Monday, December 17, 2012

From "The Aesthetic Dimension: Aesthetics, Politics, Knowledge," by Jacques Rancière

There are two ways of interpreting matters of consensus and dissensus, an ethical one and an aesthetic one. The ethical must be understood from the original sense of ethos. Ethos first meant abode before it meant the way of being that suits an abode. The ethical law first is the law that is predicated on a location.

An ethical relation itself can be understood in two different ways, depending on whether you consider the inner determination of the location or its relation to its outside.

[...]

But the law of the ethos can also be set up as the law of the outside. After Aristotle’s analysis of the basic human community and before his statement on the political animal in Politics, he briefly conjures up and dismisses the figure of a subject that is without polis; this is a being that is inferior or superior to man—a monster or a divinity perhaps—a being that is azux, that cannot be in relation with any being like it, which is necessary in war.

But what Aristotle briefly describes as the figure of an outsider can be turned around as the figure of the immeasurable or the unsubstitutable from which all that is measurable or substitutable, connected
according to a law of distribution, has to take its law at the risk of being cancelled by it.

As we know, such a figure has been revived over the last few decades in different forms: the law of the Other, the Thing, the sublime, and so on.

This is what I call the ethical interpretation of the matters of consensus and dissensus, the ethical interpretation of the common and its supplement.

The aesthetic dimension is another interpretation of this, an interpretation that dismisses both the inner law of distribution and the law of an immeasurable outside. The aesthetic dimension brings about a dismantling of ethical legality, that is, a dismantling of the ethical complementarity of the three terms: the rule of the common ethos, the rule of the distribution of the alternative parts, and the power of the monster that is outside of the rule.

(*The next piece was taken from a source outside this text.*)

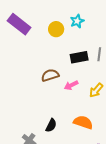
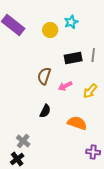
brown semicircle: (50, 75) -> (44, 76), turned -54
black semicircle: (51, 125) -> (45, 111), moved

It could also be described as the ethical distribution of the same, the different, and the Other. In opposition to that distribution, the general form of the aesthetic configuration could be described that is not the Other, the immeasurable, but rather the redistribution of the same and the different, the division of the same and the dismissal of difference.

The aesthetic configuration replays the terms of the difference in such a way as to neutralize them and to make that neutralization the staging of a conflict that is in excess of consensual distribution. Such an excess cannot be counted according to the consensual rules of distribution but nevertheless does not obey the rule of an immeasurable otherness. The difference between these two excesses is the difference between ethical heteronomy and aesthetic heterotopy.

Let me try to illustrate these statements by describing what I have called the politics of aesthetics, the aesthetics of politics, and the aesthetics of knowledge. In each of these fields it is possible to differentiate the aesthetic approach from the two forms of an ethical approach.

Let us start from what I call the politics of aesthetics, which means the way in which the aesthetic experience—as a refiguration of the forms of visibility and intelligibility of artistic practice and reception—intervenes in the distribution of the sensible. In order to understand this, let us return to my starting point, that is, to Kant’s analysis of the beautiful as the expression of a neither/nor. The object of aesthetic judgment is neither an object of knowledge nor an object of desire. In the political translation made by Schiller this neither/nor was interpreted as the dismissal of the ethical opposition between the class of those who know and the class of those who desire. This way of framing a politics of aesthetics has been contested by two forms of ethical criticism.

On the one hand, there is the sociological criticism that saw an ignorance of the social law of the ethos. Pierre Bourdieu’s work epitomizes this type of criticism, namely, arguing that the view of aesthetic judgment as a judgment independent of all interest amounts to an illusion or a mystification. The disinterested aesthetic judgment is the privilege of only those who can abstract themselves—or who believe that they can abstract themselves—from the sociological law that accords to each class of society the judgments of taste corresponding to their ethos, that is, to the manner of being and of feeling that their condition imposes upon them. Disinterested judgment of the formal beauty of the palace is in fact reserved for those who are neither the owners of the palace nor its builders. It is the judgment of the petit-bourgeois intellectual who, free from the worries of work or capital, indulges him- or herself by adopting the position of universal thought and disinterested taste. Their exception
therefore confirms the rule according to which judgments of taste are in fact incorporated social judgments that translate a socially determined ethos. Such judgments are also part of the mystification that hides the reality of social determinism and helps prevent victims of the system from
gaining access to the knowledge that could liberate them.